Insgesamt ist ein positives Fazit zu den ersten Schattenreich-Geschichten zu ziehen. Keine ist schlecht. Und für langweilige Stunden sind die Texte durchaus geeignet. Was fehlt sind stilistische und inhaltliche Verbesserungen, um mehr als befriedigende, bestenfalls gute, Unterhaltung zu erzielen.
Als Ergänzung ist im Heft ein Magazinteil enthalten, der sich auf die "schwarze Szene" oder "Gothics" bezieht. Die Redakteurin Medusa schreibt zu Schattenreich - pulp magazine: "Und da nehmen wir uns den Begriff 'Underground' tatsächlich mal so vor, wie es mir am liebsten ist: m Sinne von (Kurz-) Geschichten, die uns von seltsamen Begebenheiten erzählen, die vielleicht nicht ganz von dieser Welt sind."

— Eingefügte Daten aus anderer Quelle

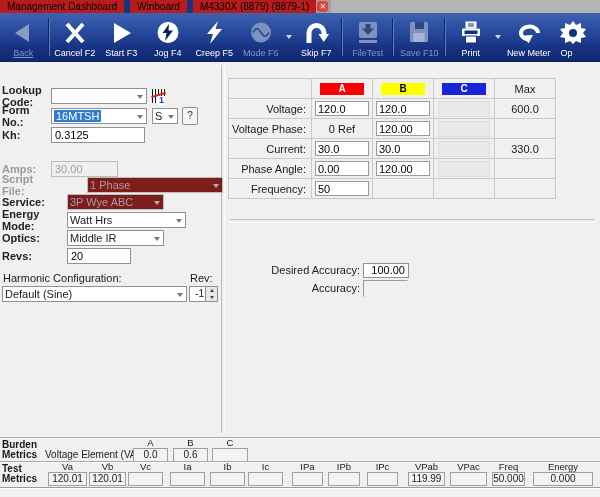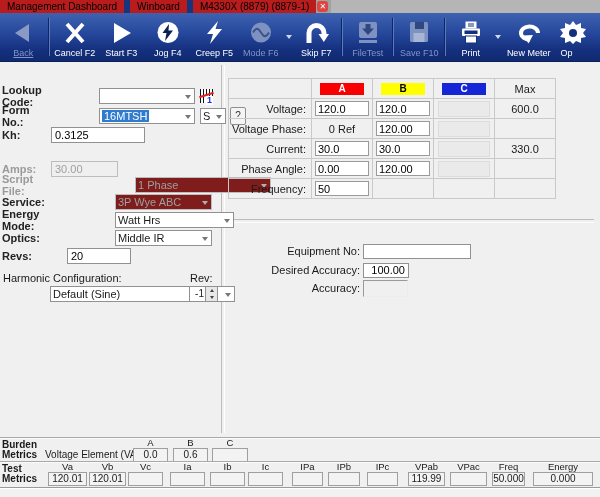"16MTSH" .combo { margin-left: 48px -> none }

Ein Bericht zu einer Schattenreich-Party, CD-Tipps und ein Band-Porträt schließen sich an. Der Redakteur Morpheus nimmt sich der Leserreaktionen an und bringt vorab Stimmen, wie man Fan verschiedener Richtungen geworden ist. Beispielsweise kommt Chris Pohl von der Berliner Formation Blutengel zu Wort. Während die Geschichten sich für ein größeres Publikum eignen, richtet sich der Magazinteil an eine eng begrenzte Zielgruppe. Ob das ausreicht eine genügende Käuferschicht zu gewinnen, bleibt abzuwarten. Schließlich gibt es vermutlich längst bessere Informationswege über die Gothic-Szene, als knappe Informationen in einem Romanheft.
Schattenreich - pulp Magazine hat einen befriedigenden Start hingelegt. Die literarische Qualität ist angemessen, hat aber noch genügend Spielraum nach oben hin.